Children with HIV in Africa – Pharmacokinetics and adherence/acceptability of simple antiretroviral regimens
African paediatric HIV trial
What was this study about?
CHAPAS-3 compared the toxicity, pharmacokinetics, efficacy, adherence and acceptance of two fixed-dose combinations of abacavir +lamivudine+nevirapine/efavirenz and zidovudine +lamivudine+nevirapine/efavirenz to the first fixed-dose drug Triomune (stavudine +lamivudine+nevirapine/efavirenz) over a median of 2.3 years. We found that all three regimens tested were well tolerated and that there was no difference in the primary toxicity end-point. Only two children developed new signs of abnormal fat distribution (called lipodystrophy) – both had received stavudine for more than 2.5 years. Clinical/sub-clinical lipodystrophy was not observed in children <5 years regardless of how much stavudine they had taken before or during the study. No child had a hypersensitivity reaction to abacavir. Children randomised to zidovudine did not get anaemia (low haemoglobin) more frequently than other children. At 48 weeks, of those children who had not previously received anti-retroviral drugs, 85% of those randomised to stavudine, 80% of those randomised to zidovudine and 81% of those randomised to abacavir had HIV viral load (a measure of HIV virus in the blood) below 400 copies/ml; these differences were compatible with chance. All the children who had previously received anti-retroviral treatment had no evidence of HIV in their blood, and most of them maintained this regardless of which drug they were randomised to take. Children who had detectable levels of HIV virus in their blood had less evidence of resistance to other anti-HIV drugs that would be used in second-line regimens. All children had good clinical responses to the different treatments, and their immune systems all responded well to the different treatments. Overall the trial showed that absence of hypersensitivity reactions, superior resistance profile and once-daily dosing favoured abacavir for African children, supporting WHO 2013 guidelines, as well as confirming that the anti-retroviral therapy given as WHO-recommended fixed-dose combinations is highly effective in children. The trial findings, which were published in The Lancet Infectious Diseases in 2015, indicate that priority must be given to early diagnosis and treatment in order to expand treatment to all HIV-infected children.
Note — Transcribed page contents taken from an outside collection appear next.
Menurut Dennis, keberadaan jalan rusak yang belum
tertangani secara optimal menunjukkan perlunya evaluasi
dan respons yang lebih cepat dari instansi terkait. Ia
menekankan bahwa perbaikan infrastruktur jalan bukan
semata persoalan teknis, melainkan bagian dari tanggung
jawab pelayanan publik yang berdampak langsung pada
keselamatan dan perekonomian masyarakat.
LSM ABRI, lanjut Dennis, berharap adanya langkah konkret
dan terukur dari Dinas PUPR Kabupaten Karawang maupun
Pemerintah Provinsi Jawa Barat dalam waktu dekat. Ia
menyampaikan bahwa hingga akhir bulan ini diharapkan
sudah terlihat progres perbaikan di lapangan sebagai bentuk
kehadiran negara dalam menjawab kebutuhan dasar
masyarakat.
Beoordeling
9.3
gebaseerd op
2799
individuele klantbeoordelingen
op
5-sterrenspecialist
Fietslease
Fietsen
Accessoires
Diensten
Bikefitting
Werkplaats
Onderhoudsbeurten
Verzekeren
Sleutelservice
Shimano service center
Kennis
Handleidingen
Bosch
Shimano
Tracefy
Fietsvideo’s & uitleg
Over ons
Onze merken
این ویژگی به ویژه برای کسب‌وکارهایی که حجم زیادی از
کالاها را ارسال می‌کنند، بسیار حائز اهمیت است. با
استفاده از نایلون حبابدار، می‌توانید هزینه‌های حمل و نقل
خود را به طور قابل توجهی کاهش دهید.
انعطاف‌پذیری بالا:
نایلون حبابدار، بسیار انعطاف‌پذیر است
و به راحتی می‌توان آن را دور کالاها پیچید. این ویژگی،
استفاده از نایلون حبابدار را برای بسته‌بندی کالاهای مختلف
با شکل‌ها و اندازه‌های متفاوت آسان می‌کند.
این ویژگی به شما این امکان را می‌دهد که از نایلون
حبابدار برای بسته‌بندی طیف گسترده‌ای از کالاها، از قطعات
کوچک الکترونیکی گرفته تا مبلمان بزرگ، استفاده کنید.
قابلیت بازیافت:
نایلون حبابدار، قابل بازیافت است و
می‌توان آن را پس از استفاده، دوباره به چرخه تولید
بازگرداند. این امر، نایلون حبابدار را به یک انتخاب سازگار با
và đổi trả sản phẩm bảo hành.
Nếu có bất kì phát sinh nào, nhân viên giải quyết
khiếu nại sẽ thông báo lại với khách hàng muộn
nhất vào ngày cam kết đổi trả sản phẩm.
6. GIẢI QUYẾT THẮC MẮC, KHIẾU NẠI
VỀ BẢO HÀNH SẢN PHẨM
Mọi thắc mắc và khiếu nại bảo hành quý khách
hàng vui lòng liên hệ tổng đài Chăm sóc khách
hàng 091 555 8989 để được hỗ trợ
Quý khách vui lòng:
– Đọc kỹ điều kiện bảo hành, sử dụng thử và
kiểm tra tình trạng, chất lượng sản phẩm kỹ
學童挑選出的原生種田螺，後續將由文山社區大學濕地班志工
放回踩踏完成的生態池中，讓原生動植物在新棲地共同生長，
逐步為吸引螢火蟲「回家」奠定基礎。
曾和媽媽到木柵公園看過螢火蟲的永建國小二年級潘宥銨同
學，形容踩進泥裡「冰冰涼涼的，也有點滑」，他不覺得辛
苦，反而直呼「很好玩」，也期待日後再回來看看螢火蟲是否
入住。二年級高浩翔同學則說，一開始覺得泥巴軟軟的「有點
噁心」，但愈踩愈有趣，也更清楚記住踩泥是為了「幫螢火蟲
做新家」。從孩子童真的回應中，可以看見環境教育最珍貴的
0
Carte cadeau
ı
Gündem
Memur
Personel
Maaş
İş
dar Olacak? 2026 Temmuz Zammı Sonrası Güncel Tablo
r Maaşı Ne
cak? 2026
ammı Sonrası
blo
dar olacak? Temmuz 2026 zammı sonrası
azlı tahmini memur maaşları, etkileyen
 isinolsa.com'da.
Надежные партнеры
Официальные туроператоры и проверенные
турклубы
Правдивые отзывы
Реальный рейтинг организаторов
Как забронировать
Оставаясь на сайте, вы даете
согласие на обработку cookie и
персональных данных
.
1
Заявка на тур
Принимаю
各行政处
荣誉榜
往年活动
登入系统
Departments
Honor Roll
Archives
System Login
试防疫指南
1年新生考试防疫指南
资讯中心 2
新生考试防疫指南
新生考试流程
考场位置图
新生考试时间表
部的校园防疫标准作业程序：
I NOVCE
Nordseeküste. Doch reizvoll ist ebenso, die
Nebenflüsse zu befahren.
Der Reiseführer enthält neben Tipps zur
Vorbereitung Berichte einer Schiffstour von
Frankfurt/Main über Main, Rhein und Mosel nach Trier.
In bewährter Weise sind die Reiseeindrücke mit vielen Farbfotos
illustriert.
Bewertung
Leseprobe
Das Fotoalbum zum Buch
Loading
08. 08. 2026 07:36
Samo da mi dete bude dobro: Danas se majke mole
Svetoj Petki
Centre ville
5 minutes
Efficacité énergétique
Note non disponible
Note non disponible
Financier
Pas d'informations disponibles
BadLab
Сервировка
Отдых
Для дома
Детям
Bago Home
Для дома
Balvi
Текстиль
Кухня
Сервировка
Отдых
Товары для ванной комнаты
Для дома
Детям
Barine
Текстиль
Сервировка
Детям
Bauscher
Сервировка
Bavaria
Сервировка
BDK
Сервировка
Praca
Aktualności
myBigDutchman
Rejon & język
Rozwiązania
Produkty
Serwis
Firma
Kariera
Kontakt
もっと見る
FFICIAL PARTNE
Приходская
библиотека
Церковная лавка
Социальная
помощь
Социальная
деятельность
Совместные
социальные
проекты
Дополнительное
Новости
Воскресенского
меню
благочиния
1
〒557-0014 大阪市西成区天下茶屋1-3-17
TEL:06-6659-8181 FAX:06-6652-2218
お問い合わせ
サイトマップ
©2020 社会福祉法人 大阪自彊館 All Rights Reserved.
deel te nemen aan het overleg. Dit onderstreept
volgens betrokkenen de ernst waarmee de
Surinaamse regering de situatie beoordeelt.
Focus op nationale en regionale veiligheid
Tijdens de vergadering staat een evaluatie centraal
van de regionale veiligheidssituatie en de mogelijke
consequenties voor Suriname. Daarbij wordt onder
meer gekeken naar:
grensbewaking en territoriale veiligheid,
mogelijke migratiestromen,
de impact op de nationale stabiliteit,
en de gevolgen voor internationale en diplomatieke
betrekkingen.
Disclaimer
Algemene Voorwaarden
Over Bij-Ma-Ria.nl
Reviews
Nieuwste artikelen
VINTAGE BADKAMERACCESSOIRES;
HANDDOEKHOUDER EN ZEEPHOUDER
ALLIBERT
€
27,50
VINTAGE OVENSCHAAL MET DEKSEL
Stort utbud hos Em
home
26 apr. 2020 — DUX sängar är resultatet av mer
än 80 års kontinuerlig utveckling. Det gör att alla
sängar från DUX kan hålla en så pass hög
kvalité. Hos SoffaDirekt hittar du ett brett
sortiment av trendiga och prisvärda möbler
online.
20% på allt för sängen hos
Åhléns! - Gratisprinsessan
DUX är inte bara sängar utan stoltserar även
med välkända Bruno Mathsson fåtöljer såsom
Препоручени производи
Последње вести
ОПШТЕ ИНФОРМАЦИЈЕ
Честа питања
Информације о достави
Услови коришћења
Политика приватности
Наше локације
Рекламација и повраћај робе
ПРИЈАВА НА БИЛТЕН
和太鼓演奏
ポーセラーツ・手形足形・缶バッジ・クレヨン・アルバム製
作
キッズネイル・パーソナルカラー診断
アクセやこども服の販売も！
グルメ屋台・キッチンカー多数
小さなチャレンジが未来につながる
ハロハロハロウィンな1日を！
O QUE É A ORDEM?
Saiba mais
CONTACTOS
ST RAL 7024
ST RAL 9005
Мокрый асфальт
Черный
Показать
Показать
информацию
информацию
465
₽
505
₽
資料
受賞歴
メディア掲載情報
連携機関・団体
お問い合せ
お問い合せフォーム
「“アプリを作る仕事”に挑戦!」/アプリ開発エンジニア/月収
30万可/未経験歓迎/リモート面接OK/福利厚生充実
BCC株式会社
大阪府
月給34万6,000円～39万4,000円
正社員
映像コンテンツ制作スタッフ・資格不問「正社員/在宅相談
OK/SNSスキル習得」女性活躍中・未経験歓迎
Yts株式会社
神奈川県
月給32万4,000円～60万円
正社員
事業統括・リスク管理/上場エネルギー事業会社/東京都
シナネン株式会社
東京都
The study also collected information about the levels of drugs in the children’s blood. The data on efavirenz was shared with the USA FDA for preregistration of the new, scored 600mg efavirenz tablet used in the trial, and the CHAPAS-3 trial results were shared with the WHO for prequalification of these fixed-dose combination drugs.“
What difference did this study make?
This study has been incorporated into WHO 2015 guidelines to recommend abacavir first-line for HIV-infected children.
Type of study
Who funded the study?
The trial was funded by the European Developing Countries Clinical Trials Partnership (EDCTP), Medical Research Council UK (MRC UK), Department for International Development (DfID UK), the Ministerio de Sanidad y Consumo Spain and the Health Research Board Ireland. Drugs were supplied by Cipla Ltd, India.
When did it take place?
The first child was randomised on 8th November 2010 and the last child on 28th December 2011. The overall duration of the trial was three and a half years, with all children being followed-up for a minimum of 96 weeks. The children started to exit the trial at the end of October 2013, with the final children being transferred into the National Programmes in January 2014.
Where did it take place?
University Teaching Hospital, Lusaka, Zambia; Baylor Centre of Excellence at Mulago Hospital, Kampala, Uganda; Joint Clinical Research Centre, Kampala, Uganda and a JCRC satellite clinic in Gulu, Northern Uganda.
Who was included?
CHAPAS-3 enrolled 480 children between the ages of 1 month and 13 years from Uganda and Zambia. The children were either treatment naïve (had never received antiretroviral drugs before, except at birth to prevent mother to child transmission) or, if they had already been taking antiretrovirals including stavudine, had an undetectable viral load.